Sonaba en aquella sala una canción
tan repetida para mí que no podía creer
que estuviera saliendo de tan dentro de ti.
Tampoco podía quitarte los ojos de encima
porque tenías la voz completamente desnuda
y me contabas cosas tan desmaquilladas
que me pareció que me tocabas
con las yemas calientes de tu confianza
y que me abrías la puerta de tu vida cotidiana.

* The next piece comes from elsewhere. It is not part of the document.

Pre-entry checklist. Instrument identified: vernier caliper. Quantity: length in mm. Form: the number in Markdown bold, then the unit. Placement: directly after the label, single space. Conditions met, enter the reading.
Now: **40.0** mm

Entré con la única certeza
de no querer marcharme de allí nunca,
decidido a hacer lo que fuese necesario
para seguir escuchando siquiera un minuto más
qué te sucede, qué piensas, qué sientes
porque no hubiese podido resistir
la soledad de no poder decirte
qué me sucede, qué pienso, qué siento
todos los días y las noches de mi boca.
Me sentía tan yo siendo aquello
que sumaba contigo entre esas paredes
que mis dedos dejaron extremadamente
dibujada la silueta de tu vulva
en cada página del diario
que he llevado desde entonces
y, desde aquella vez, te anda persiguiendo
la furia cobarde de mis abrazos
como prueba de que mis labios
son lo que son para subrayarte los pezones.
Reías en aquella sala
y, si hubiese estado en mi mano,
seguiría conteniendo la tristeza
para que jamás nada te detuviese.
Pero, sin embargo, en tu mano estaba
el poder de estremecerme en un leve contacto.
En tu mano estaba el sentido de mi tacto.
Porque yo no soy suficiente para mí
y, en aquella sala, tú me desbordabas
y yo te acariciaba ahí,
donde tenías los sentimientos desabrochados.